When Kids are Mean: A Tale of Playground Woes

mean kids
Mean kids are no fun

Let me start by saying that my kid is no angel. She’s a typical three year old complete with tantrums and drama on the regular. But I didn’t raise her to be mean. Just the other day my daughter came walking from the playground with her head down, pouty face and tears welling in her eyes. Since being a drama queen is a full time job for her, I prepared to hear a story about how she bumped her knee or elbow and was as near death as anyone might come.

I would like to say that her tears were a result of some minor injury, but it was from other children being mean. Some kids told her that she couldn’t play with them. I told her that she didn’t have to play with anyone and that she could march right back on that playground and play on her own. I assured her that I would be watching all the fun things she would be doing. But that wasn’t the end of the story. 

My daughter marched herself back up to the playground and began playing on her own away from the other children. Shortly after, one of the other children decided that my daughter shouldn’t be playing on the playground at all. He marched over to her and screamed in her face to get off the playground. I could see the confusion on my daughter’s face as she continued to play. I didn’t want to intervene. I didn’t want to be the kind of parent that settles arguments for her child. So I waited. 

The other two children approached my daughter yelling the very same thing, “YOU can’t play here! This is our playground.” It was three against one and my daughter relented and made her way back to me with the saddest little expression on her face. Wasn’t the playground for everyone? I had always taught her that some things that belonged to her and others that were for everyone. I wanted her to know that she didn’t have to share her special lovey, but she did have to share her other toys with guests and friends. The playground had always been for everyone.

Elementary school pupil being bullied

I was so very angry that day when I left the playground. Angry because someone else had hurt my child, angry that the parents of these children hadn’t stepped in and corrected the behavior, and angry because I was thinking of the pattern of behavior that was inevitably going to continue for these children.

What made them so mean? I couldn’t understand it. I began thinking that I would have to have a conversation with my daughter about standing up for herself at age THREE. I hadn’t seen it coming. I was so used to spending time with other parents who had the same values as I had. When someone fought over a toy, we used timers to make a fair “taking turns” plan. When someone grabbed a toy out of another’s hand, we made sure that child apologized and returned it to the child from whom it was taken. When someone threw an epic tantrum, we supported that parent by ignoring it right along with them. Had I raised my child in such an insular environment that I believed that others were the same?

Raise kind children
Raise kind children

As an educator, this really struck a chord with me. It may seem silly that I would lament over such a trivial event. Some might echo the sentiment … but they’re only three. This was not an isolated incident.  Not unique to my playground, my town, or even my area of the globe. There are news stories each day about children and teens who take their own lives because of the treatment of their peers. It sickens me. 

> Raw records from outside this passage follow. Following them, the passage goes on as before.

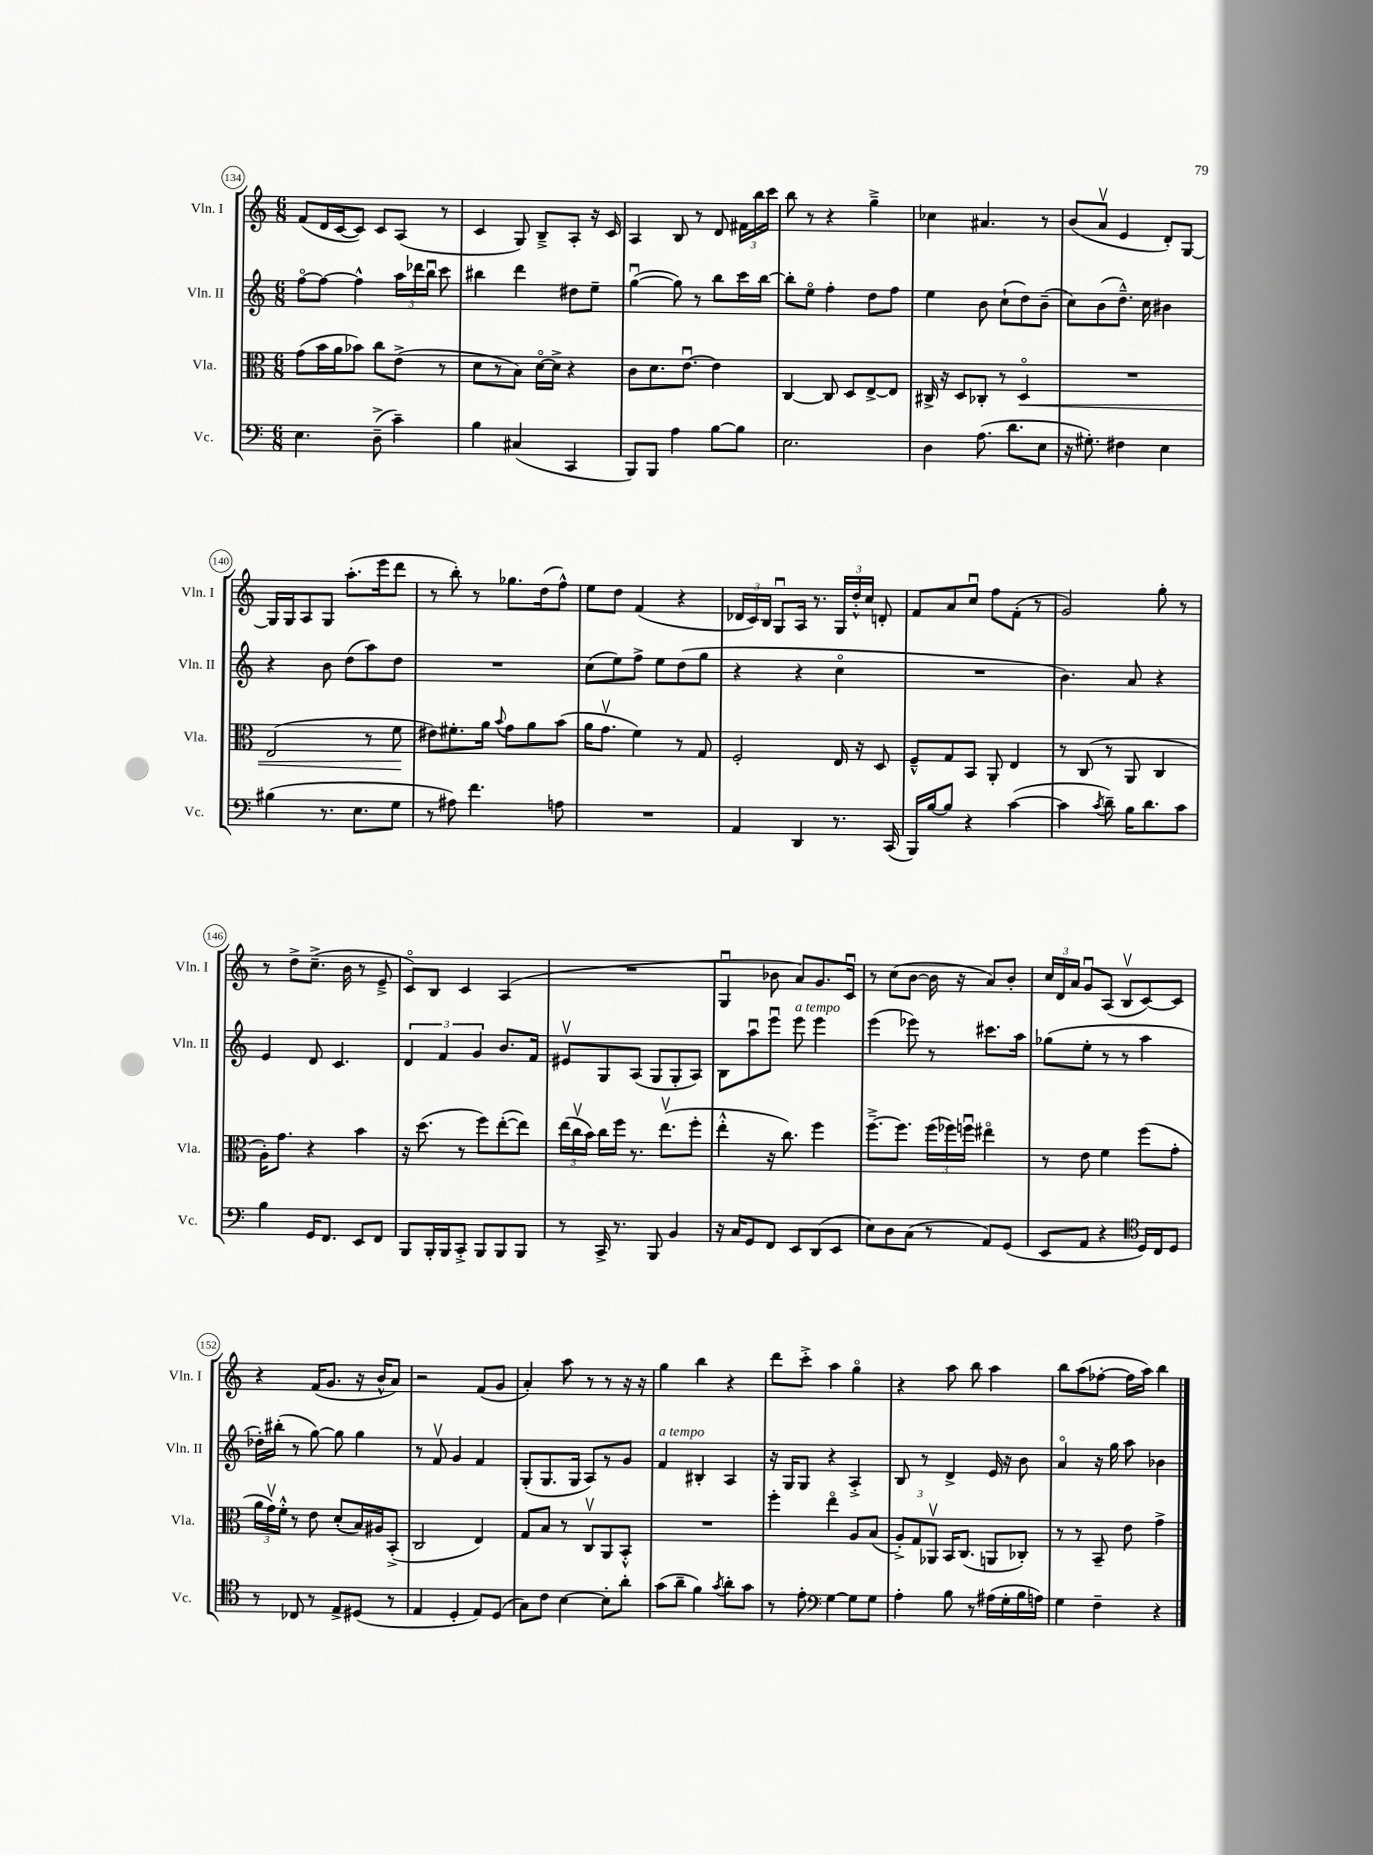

**kern	**kern	**kern	**kern
*staff4	*staff3	*staff2	*staff1
*clefF4	*clefC3	*clefG2	*clefG2
*k[]	*k[]	*k[]	*k[]
*M6/8	*M6/8	*M6/8	*M6/8
4.E\	(8g\L	[8ffo\L	(8f/L
.	16b\L	8ff\_J	16d/L
.	16a\J	.	[16c/J
.	8b-\J)	4ff^^\]	8c/]J)
(8D~^\	8cc\L	.	8c/L
4c~\)	(8e^\J	24aa\LL	(8A/J
.	.	24ddd-\	.
.	.	24bbu\JJ	.
.	8r	8ccc\	8r
=	=	=	=
4B\	8d\L	4bb#\	4c/
.	8r	.	.
(4C#/	8B\J)	4ddd\	8G/)
.	[16do\LL	.	8B~^/L
.	16d^\]JJ	.	.
4CC/	4r	8dd#\L	8A'/J
.	.	8ee~\J	16r
.	.	.	16c/
=	=	=	=
8BBB/L)	8c\L	([4ggu\	4A/
8BBB/J	8.d\	.	.
4A\	.	8gg\])	8B/
.	[8.eu\J	.	.
.	.	8r	8r
[8B\L	4e\]	8bb\L	8d/
8B\]J	.	16ccc\L	24f#\LL
.	.	.	24bb\
.	.	[16bb\JJ	.
.	.	.	24ccc\JJ
=	=	=	=
2.E\	[4C/	8bb'\]L	8bb\
.	.	8eeo\J	8r
.	8C/]	4ff'\	4r
.	8D/L	.	.
.	[8E^/	8dd\L	4gg~^\
.	8E/]J	8ff\J	.
=	=	=	=
4D\	16C#^/	4ee\	4cc-\
.	16r	.	.
.	8D/L	.	.
(8.A\	8C-'/J	8b\	4.a#/
.	8r	(8cc`\L	.
8.d\L	.	.	.
.	4Do/	8dd\)	.
8E\J	.	(8b~\J	8r
=	=	=	=
16r	2.r	8cc\L)	(8b/L
8.G#'\)	.	.	.
.	.	(8b\	8av/J
4F#\	.	8.dd~^^\J)	4e/
.	.	16cc\	.
4E\	.	4b#\	8d'/L)
.	.	.	[8G/J
=	=	=	=
(4B#\	(2E/	4r	16G/]LL
.	.	.	16G/J
.	.	.	8A/
8.r	.	8b\	8G/J
.	.	(8dd\L	(8.aa'\L
8.E\L	.	.	.
.	8r	8aa\)	.
.	.	.	16eee\k
8G\J	8f\	8dd\J	8ddd\J
=	=	=	=
8r	8e#\L)	2.r	8r
8A#\)	8.f#'\	.	8bb'\)
4.f\	.	.	8r
.	16a\Jk	.	.
.	8qqb/	.	.
.	8g\L	.	8.gg-\L
.	8a\	.	.
.	.	.	(16dd\k
8A\	(8b\J	.	8ff^^\J)
=	=	=	=
2.r	16a\LK	(8cc\L	8ee\L
.	8.gv\J	.	.
.	.	8ee\)	8dd\J
.	4f\)	8ff^\J	(4f/
.	.	8ee\L	.
.	8r	(8dd\	4r
.	8G/	8gg\J	.
=	=	=	=
4AA/	2F'/	4r	24d-/LL
.	.	.	24c/)
.	.	.	24B/JJ
.	.	.	8Gu/L
4DD/	.	4r	16A/Jk
.	.	.	8.r
8.r	16E/	4cco\	24G/LL
.	.	.	24dd'^^/
.	16r	.	.
.	.	.	24cc/JJ
.	8D/	.	8d'/
(16CC/	.	.	.
=	=	=	=
16BBB/LL)	8F~^^/L	2.r	8f/L
[16B/J	.	.	.
8B/]J	8G/	.	8a/
4r	8BB/J	.	8ccu/J
.	8AA'/	.	8ff\L
([4c\	4E/	.	(8f'\J
.	.	.	8r
=	=	=	=
4c\]	8r	4.b\)	2g/)
.	(8C/	.	.
8qc/	.	.	.
8d~\)	8r	.	.
16B\LK	8AA/	8a/	.
8.d\	.	.	.
.	4C/	4r	8gg'\
8c\J	.	.	8r
=	=	=	=
4B\	16A'\LK)	4e/	8r
.	8.g\J	.	.
.	.	.	8dd^\L
16GG/LK	4r	8d/	(8.cc~^\J
8.FF/J	.	.	.
.	.	4.c/	.
.	.	.	16b\
8EE/L	4b\	.	8r
8FF/J	.	.	8e~^/
=	=	=	=
8BBB/L	16r	6d/	8co/L)
.	(8.dd\	.	.
16BBB'/L	.	.	8B/J
.	.	6f/	.
16BBB/J	.	.	.
8CC'^/J	8r	.	4c/
.	.	6g/	.
8BBB/L	8ff\L)	.	.
8BBB/	([8ee'\	8.b/L	(4A/
8BBB/J	8ee\]J)	.	.
.	.	16f/Jk	.
=	=	=	=
8r	(24ee\LL	8e#v/L	2.r
.	24ccv\	.	.
.	24b\JJ)	.	.
16CC^/	16cc\LL	8G/	.
8.r	16ff\JJ	.	.
.	8.r	(8A/J	.
8BBB/	.	8G/L	.
.	(8.eev\L	.	.
4BB/	.	8G'/	.
.	8ff'\J	8A/J)	.
=	=	=	=
16r	4ee'^^\	8B\L	4Gu/
16C/LK	.	.	.
8GG/	.	8aau\	.
8FF/J	16r	8eeeu\J	8b-\
.	8.cc\)	.	.
8EE/L	.	8eee\	8a/L)
(8DD/	4ff\	4eee\	8.g/
8EE/J	.	.	.
.	.	.	16cu/Jk
=	=	=	=
8E\L)	[8.ff~^\L	(4eee\	8r
8D\	.	.	(8cc\L
.	8.ff\]J	.	.
(8C\J	.	8eee-\)	[8b\J
8r	(24ff\LL	8r	16b\]
.	24ff-\)	.	.
.	.	.	16r
.	24ffu\JJ	.	.
8AA/L)	4ee#o\	8.ccc#\L	8a/L)
(8GG/J	.	.	8b'/J
.	.	16aa\Jk	.
=	=	=	=
8EE/L	8r	(8gg-\L	24cc/LL
.	.	.	24d/
.	.	.	24a/JJ
8AA/J	8e\	8ee'\J	8gu/L
4r	4f\	8r	(8A/J
.	.	8r	8Bv/L
*clefC4	*	*	*
16D/LL)	(8ff\L	4aa\	[8c/)
16C/J	.	.	.
8D/J	8g'\J	.	8c/]J
=	=	=	=
8r	24a\LL	16dd-'\LL)	4r
.	24gv\)	.	.
.	.	(16bb#'\JJ	.
.	24f'^^\JJ	.	.
8C-/	8r	8r	.
8r	8e\	[8gg\)	(16f/LK
.	.	.	8.g/J
8E^/L	(8d'/L	8gg\]	.
(8D#/J	16B/L)	4gg\	16r
.	16A#/J	.	16b^^/LK
8r	(8BB'^/J	.	8a/J)
=	=	=	=
4E/	2C/	8r	2r
.	.	8fv/	.
4D'/	.	4g/	.
8E/L)	4E/)	4f/	(8f/L
(8D/J	.	.	8g/J
=	=	=	=
8G\L)	8G/L	(8G'/L	4a'/)
8c\J	8B/J	8.G/	.
[4B\	8r	.	8aa\
.	.	16G/Jk	.
.	8Cv/L	8A/L)	8r
8B'\]L	8AA/	8r	8r
8a'\J	8BB'^^/J	8g/J	16r
.	.	.	16r
=	=	=	=
(8g\L	2.r	4f/	4gg\
8a~\J	.	.	.
4f\)	.	4B#'/	4bb\
8qg/	.	.	.
8a'\L	.	4A/	4r
8g\J	.	.	.
=	=	=	=
8r	4ff'\	16r	8ddd\L
.	.	16G/LK	.
8e'\	.	8G/J	8ccc'^\J
*clefF4	*	*	*
[4G\	4eeo\	4r	4aa\
8G\]L	8A/L	4A'^/	4ggo\
8G\J	(8B/J	.	.
=	=	=	=
4A'\	12A'^/L)	8B/	4r
.	12G/	.	.
.	.	8r	.
.	12AA-v/J	.	.
8B\	16BB/LK	4d^/	8aa\
.	(8.C/J	.	.
8r	.	.	8bb\
(16A#\LL	8AA/L	16e/	4aa\
16G'\	.	16r	.
16B\	8C-'/J)	8b\	.
16A\JJ)	.	.	.
=	=	=	=
4G\	8r	4ao/	8bb\L
.	8r	.	(8aa\
4F~\	8BB~/	16r	[8ff-'\J
.	.	16gg\	.
.	8e\	8aa\	16ff-\]LL
.	.	.	16aa\JJ)
4r	4g^\	4b-\	4bb\
==	==	==	==
*-	*-	*-	*-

I hear parents shouting that there needs to be changes and how “we” as a collective body of caregivers need to stop this kind of thing from happening to even one more child. But how can we do that when children are exhibiting negative behaviors as early as three years old and we don’t correct them? How can we change their minds at age thirteen when the aggressive behavior has gone unchecked for years? How can we ask them to develop empathy for others when we do not teach this on a daily basis? How can we demand that they treat others with respect when we don’t demand it from them?

Children learn what they live and it starts with us. Do you want your child to be the mean kid on the playground? I sure don’t. With all of the hatred in the world, we need to show them how to love one another. Let’s show them how to care for our neighbors, and share this wonderful planet with those around us. There is simply no other way.

Have you been in a similar situation? How do you handle it?


  1. Love it! It saddens me that at such an early age kids can be so hurtful. We live in a world that unfortunately this is occurring at every age and stage. We as parents need to have serious conversations with our kids about bullying. It’s scary how many teen suicide events occurs daily. So it’s crucial that we begin these conversations with children who are three years of age.